Resenha de CD
Título: Ataulfo Alves - 100 Anos
Artista: Vários
Gravadora: Lua Music
Cotação: * * 1/2 (CD 1) e * * * * (CD 2)
Fala-se pouco de Ataulfo Alves (1909 - 1969). Ouve-se menos ainda a obra do compositor. Daí que o CD duplo editado pela Lua Music em tributo ao centenário de nascimento do artista é título de valor porque joga luz sobre um repertório que - com exceção dos clássicos - já caía em completo esquecimento. Ataulfo Alves - 100 Anos reúne regravações de 34 músicas do compositor em dois volumes vendidos separadamente ou em embalagem dupla. O CD 1 agrega nomes da velha guarda da MPB. O CD 2, superior, enfileira artistas da cena indie e - talvez por isso - aborde a obra de Ataulfo Alves com mais frescor. E com doses salutares de ousadia.No CD 1, Elza Soares pulsa contemporânea Na Cadência do Samba (1962) enquanto Elba Ramalho cai até bem no suingue de Mulata Assanhada (1956) sem a habitual pegada nordestina de seu trabalho. Já Virgínia Rosa apresenta a capella a introdução obscura de Você Passa, Eu Acho Graça (1968). Se Ângela RoRo cai no samba em Fim de Comédia (1951), Fafá de Belém ambienta Errei Sim (1950) na atmosfera do samba-canção. Por sua vez, o fraseado límpido de Ná Ozzetti apara os excessos de sentimentos nostálgicos de Meus Tempos de Criança (1963) enquanto o samba chama Zezé Motta para defender Cabe na Palma da Mão (1967). Já Alaíde Costa remói Infidelidade (1947) no tom camerístico do piano de André Mehmari. A boa surpresa é Amelinha, a cantora cearense de sucessos como Frevo Mulher. Ela entoa com ternura a canção À Você (1936). Infelizmente, o produtor Thiago Marques Luiz foi bem pouco rigoroso na escalação do elenco do CD 1, completando o time com intérpretes (Adeílton Alves, Edith Veiga e Luiz Ayrão, entre outros) que nada acrescentam às músicas que revivem. Ataulfo merece regravações como a feita pelo Língua de Trapo, grupo que trata Desaforo Eu Não Carrego (1961) com graciosa irreverência. É um fecho de ouro para o irregular disco 1!

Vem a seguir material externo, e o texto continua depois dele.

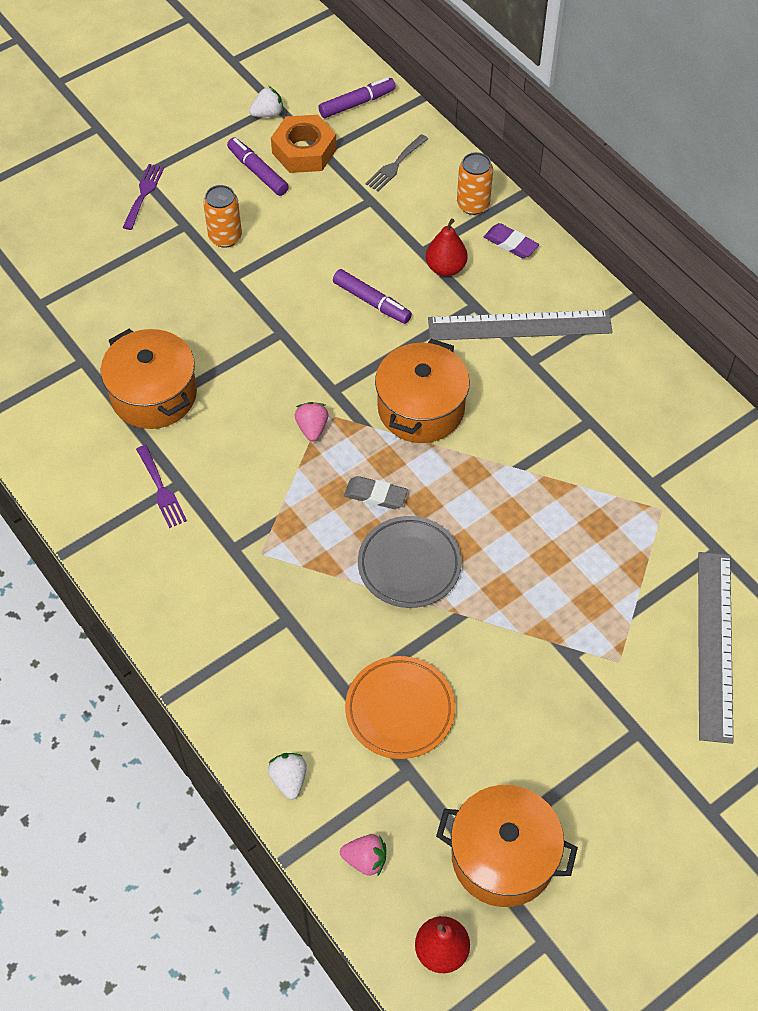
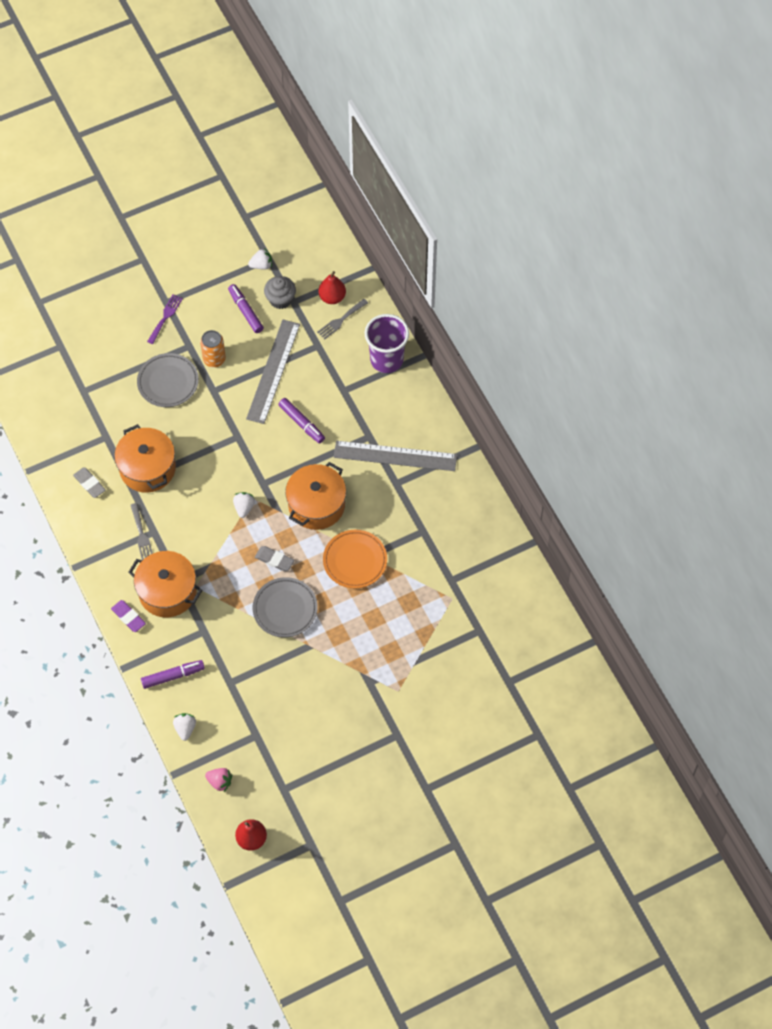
camera: 10 degrees right, 5 degrees up
purple fork [136,445,187,528] -> grey fork [131,503,153,560]
orange nut [271,115,337,173] -> grey cupcake [264,276,296,309]
pink strawberry [295,402,328,442] -> white strawberry [233,492,255,518]
purple marker [318,77,396,118] -> purple marker moved to [141,660,205,689]
orange plate [345,656,455,759] -> orange plate moved to [323,530,387,588]
red pear [426,218,467,276] -> red pear moved to [318,271,346,304]
orange pot [436,785,578,907] -> orange pot moved to [128,551,202,617]
orange can [457,152,493,215] -> purple cup [365,314,409,373]
purple eraser [484,223,539,258] -> purple eraser moved to [111,600,146,632]
grey ruler [698,552,734,744] -> grey ruler moved to [246,320,300,424]
none -> grey eraser [73,467,106,498]
none -> grey plate [137,353,199,407]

É no CD 2 que a obra de Ataulfo é abordada com criatividade e sem mofo. O tratamento instrumental dado pela Banda Dona Zica a Errei Erramos (1938) - samba solado por Luiz Melodia - já vale o disco. Já a guitarra de Rovilson Pascoal revitaliza Ai, que Saudade da Amélia (1941), a obra-prima, confiada a Márcia Castro. Anelis Assumpção mostra em Bom Crioulo (1959) que é cantora apta a ganhar projeção nacional. Já Verônica Ferriani acende Pavio da Verdade (1949) com exata compreensão da amargura dos versos do compositor. É interpretação condizente com o culto que já se insinua em torno da cantora. No mesmo alto nivel situa-se o canto de Mateus Sartori em Meu Lamento (1955), faixa adornada pelo violão de Alessandro Penezzi. Sartori consegue se equiparar a um cantor craque, Marcos Sacramento, intérprete de Meu Pranto Ninguém Vê (1938) ao lado do grupo de choro Ó do Borogodó. Por sua vez, o Quinteto em Branco e Preto aborda com propriedade Na Ginga do Samba (1964) - um sambão que nada fica a dever aos clássicos de Ataulfo - enquanto Edu Krieger se exercita como cantor em Faz Como Eu (1943) e Rômulo Fróes refina Sei que É Covardia (1938) no tom cool de sua obra fonográfica. Detalhe: o Quinteto em Branco e Preto também fornece a base para o dueto de Beth Carvalho com sua filha, Luana, em Leva meu Samba (1940), faixa que abre o CD 2 mais pela presença luxuosa de Beth. Já Silvia Machete mostra em Lírios do Campo (1950) que é cantora capaz de prender o ouvinte sem a mise-en-scène do palco. Inspirado em ideia executada pelo diretor Túlio Feliciano no show Leva meu Samba (1984), que reuniu Elizeth Cardoso (1920 - 1990) e Ataulfo Alves Jr. em torno da obra do compositor, o arranjo de Lírios do Campo traz a música para o universo do fado, evocado pela guitarra portuguesa de Mário Rui. Por fim, há as abordagens moderninhas de Oh seu Oscar (1939) e O que É que Há? (1962) feitas, respectivamente, por Wado & Graziela Medori e por Cérebro Eletrônico (com adesão de Maria Alcina). Enfim, o CD 2 dá outros olhares à música de Ataulfo Alves e transcende o valor documental de tributos do gênero porque soa de fato interessante.